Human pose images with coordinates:
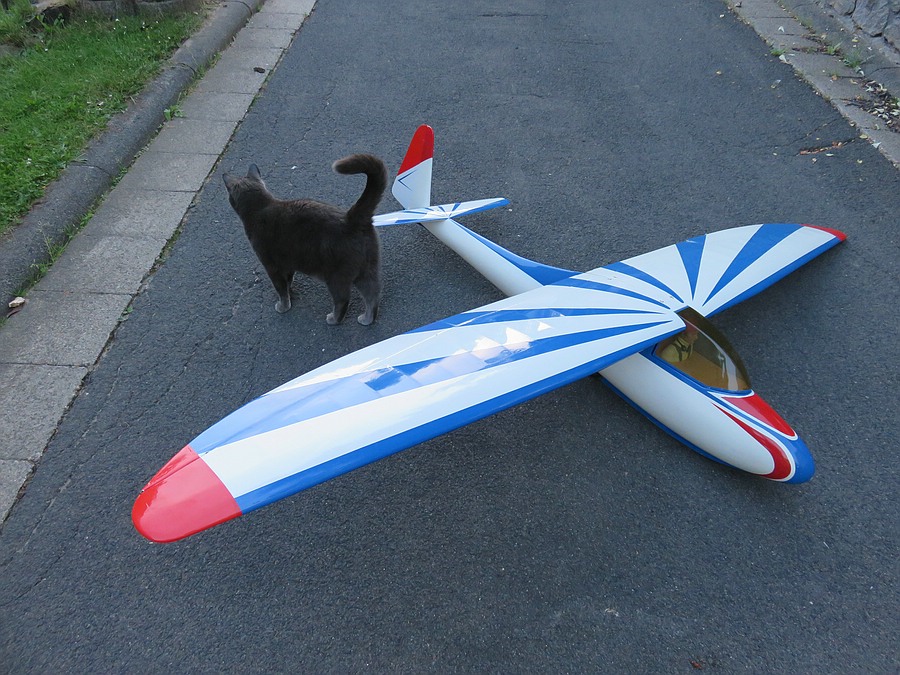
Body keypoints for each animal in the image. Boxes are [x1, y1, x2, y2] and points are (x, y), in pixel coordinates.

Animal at [223, 154, 387, 325]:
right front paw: (290, 291)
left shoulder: (272, 265)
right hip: (367, 267)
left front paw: (283, 305)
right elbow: (288, 280)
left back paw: (334, 319)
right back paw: (367, 318)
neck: (259, 208)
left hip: (336, 275)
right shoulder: (287, 262)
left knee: (343, 300)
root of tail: (351, 218)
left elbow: (280, 287)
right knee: (373, 294)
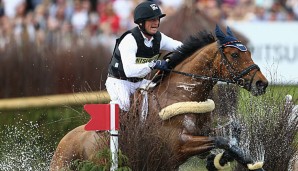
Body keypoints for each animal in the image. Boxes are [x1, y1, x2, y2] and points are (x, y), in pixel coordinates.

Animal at [50, 25, 268, 171]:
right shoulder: (181, 144)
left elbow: (232, 132)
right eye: (234, 55)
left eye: (249, 52)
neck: (181, 94)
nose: (261, 84)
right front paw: (238, 158)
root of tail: (63, 142)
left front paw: (226, 159)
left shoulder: (201, 134)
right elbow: (221, 140)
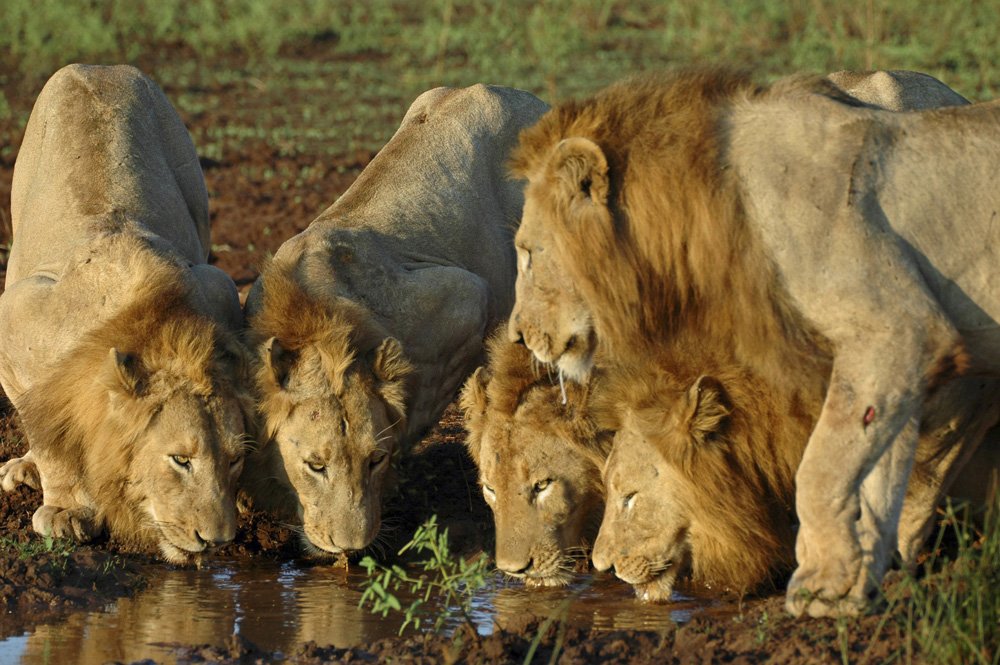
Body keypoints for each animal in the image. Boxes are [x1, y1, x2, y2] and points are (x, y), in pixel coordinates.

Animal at [0, 63, 254, 560]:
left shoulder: (218, 287)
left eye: (234, 460)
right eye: (180, 459)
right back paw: (24, 470)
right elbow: (48, 433)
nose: (217, 541)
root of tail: (96, 66)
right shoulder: (13, 322)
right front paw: (66, 509)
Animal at [508, 70, 1000, 616]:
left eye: (528, 253)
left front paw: (824, 586)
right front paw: (858, 583)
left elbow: (830, 471)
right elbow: (878, 477)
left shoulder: (900, 330)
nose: (516, 335)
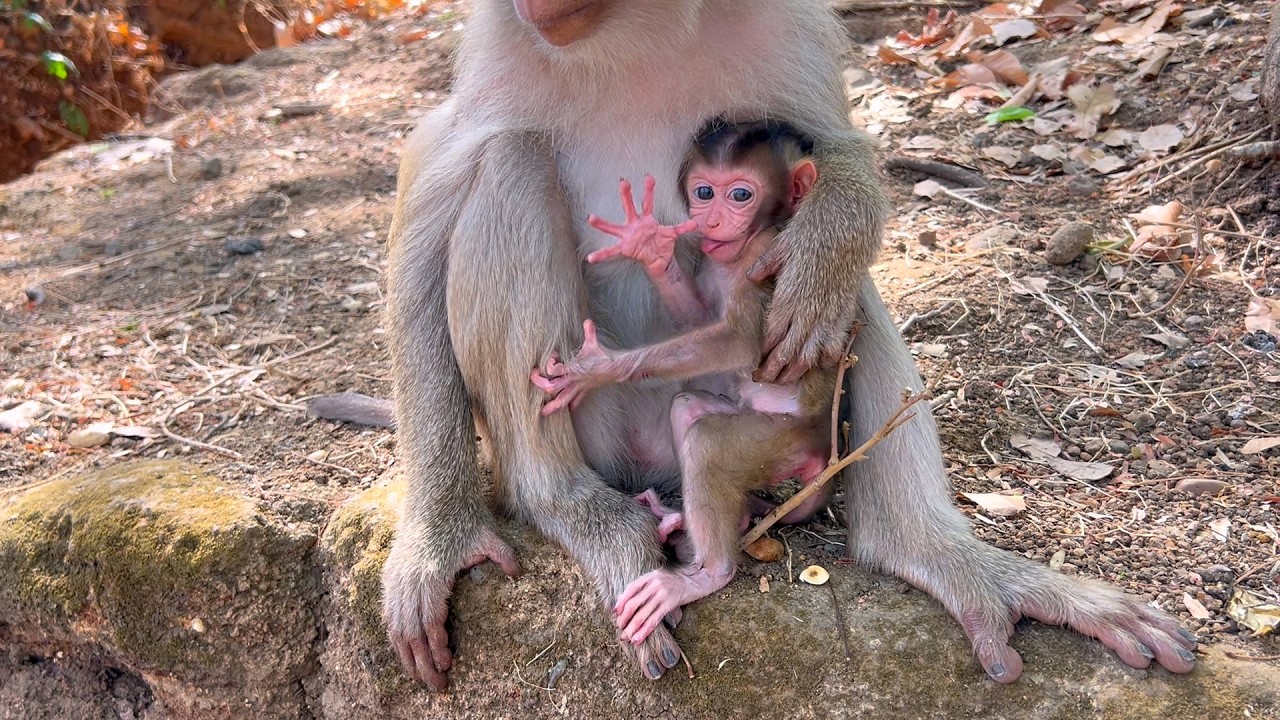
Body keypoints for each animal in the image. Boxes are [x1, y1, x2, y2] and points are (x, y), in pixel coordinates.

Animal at [530, 119, 838, 645]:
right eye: (703, 192)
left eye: (740, 194)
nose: (710, 223)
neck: (740, 251)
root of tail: (822, 441)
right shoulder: (714, 262)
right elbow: (699, 320)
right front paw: (650, 248)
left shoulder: (764, 255)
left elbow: (737, 342)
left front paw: (598, 369)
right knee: (688, 408)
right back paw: (696, 519)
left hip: (781, 437)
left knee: (710, 444)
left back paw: (706, 575)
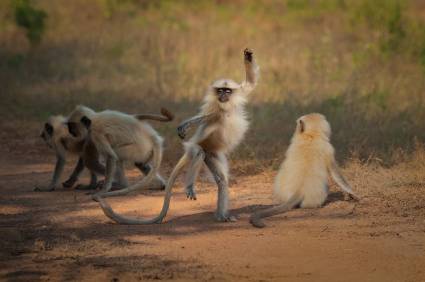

_What to produce_
If a picture appears among the records, leave it out, and otherwise reproduce exactly every line from the first line through the one with "left knee: (343, 300)", both included.

_Exercise answer_
Body keypoints for each animal in the image. Boxes are [x1, y1, x2, y2] and points are (x, y), in pixel coordinates.

Animal at [223, 154, 387, 325]:
right front paw: (290, 291)
left shoulder: (272, 265)
right hip: (367, 267)
left front paw: (283, 305)
right elbow: (288, 280)
left back paw: (334, 319)
right back paw: (367, 318)
neck: (259, 208)
left hip: (336, 275)
right shoulder: (287, 262)
left knee: (343, 300)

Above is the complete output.